= Beginning of Section =
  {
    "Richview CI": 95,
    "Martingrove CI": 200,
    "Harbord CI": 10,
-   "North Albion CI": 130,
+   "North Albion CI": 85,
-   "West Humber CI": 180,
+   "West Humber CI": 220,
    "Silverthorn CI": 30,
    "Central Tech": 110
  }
= End of Section =
= Beginning of Section =
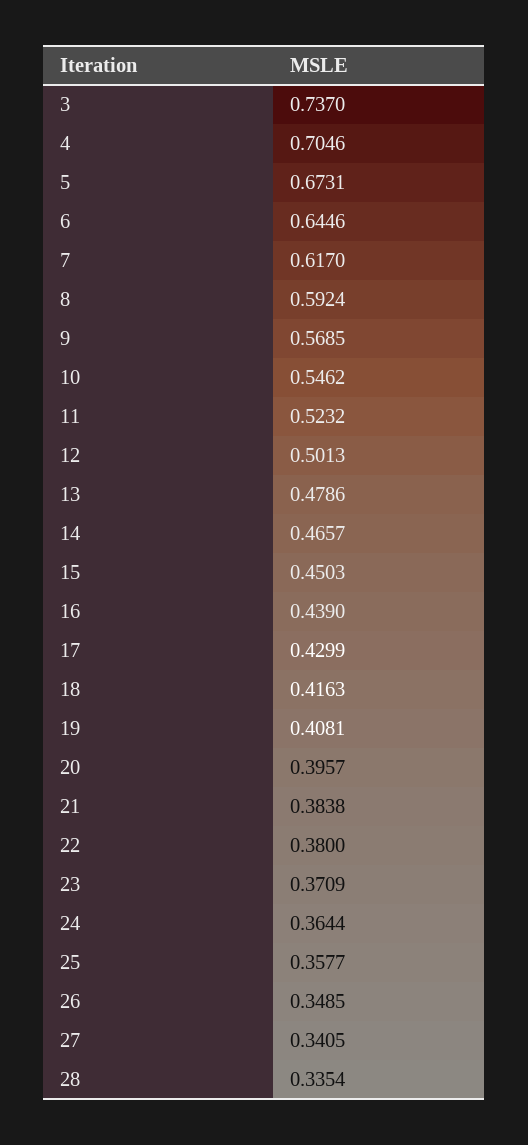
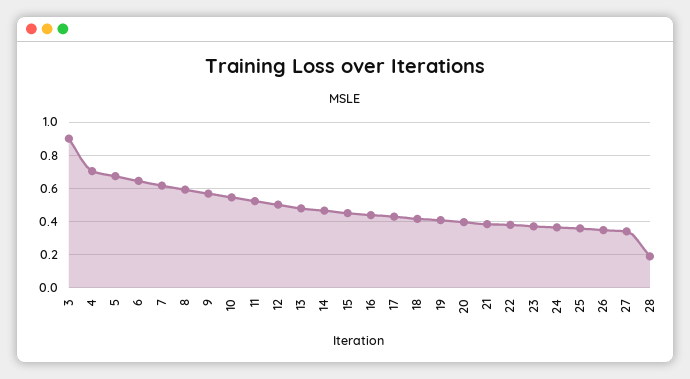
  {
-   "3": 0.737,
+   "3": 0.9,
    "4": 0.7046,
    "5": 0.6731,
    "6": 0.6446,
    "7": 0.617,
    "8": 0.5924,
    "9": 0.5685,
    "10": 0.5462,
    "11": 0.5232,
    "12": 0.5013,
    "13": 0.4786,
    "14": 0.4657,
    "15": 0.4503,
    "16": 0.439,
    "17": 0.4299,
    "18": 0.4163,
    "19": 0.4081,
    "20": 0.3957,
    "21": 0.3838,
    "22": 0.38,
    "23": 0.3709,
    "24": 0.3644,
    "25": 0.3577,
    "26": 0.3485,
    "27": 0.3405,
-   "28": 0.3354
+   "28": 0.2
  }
= End of Section =
__Prompt__
A copy of each line in the data above that holds the string "Albion" is needed.

__The answer__
-   "North Albion CI": 130,
+   "North Albion CI": 85,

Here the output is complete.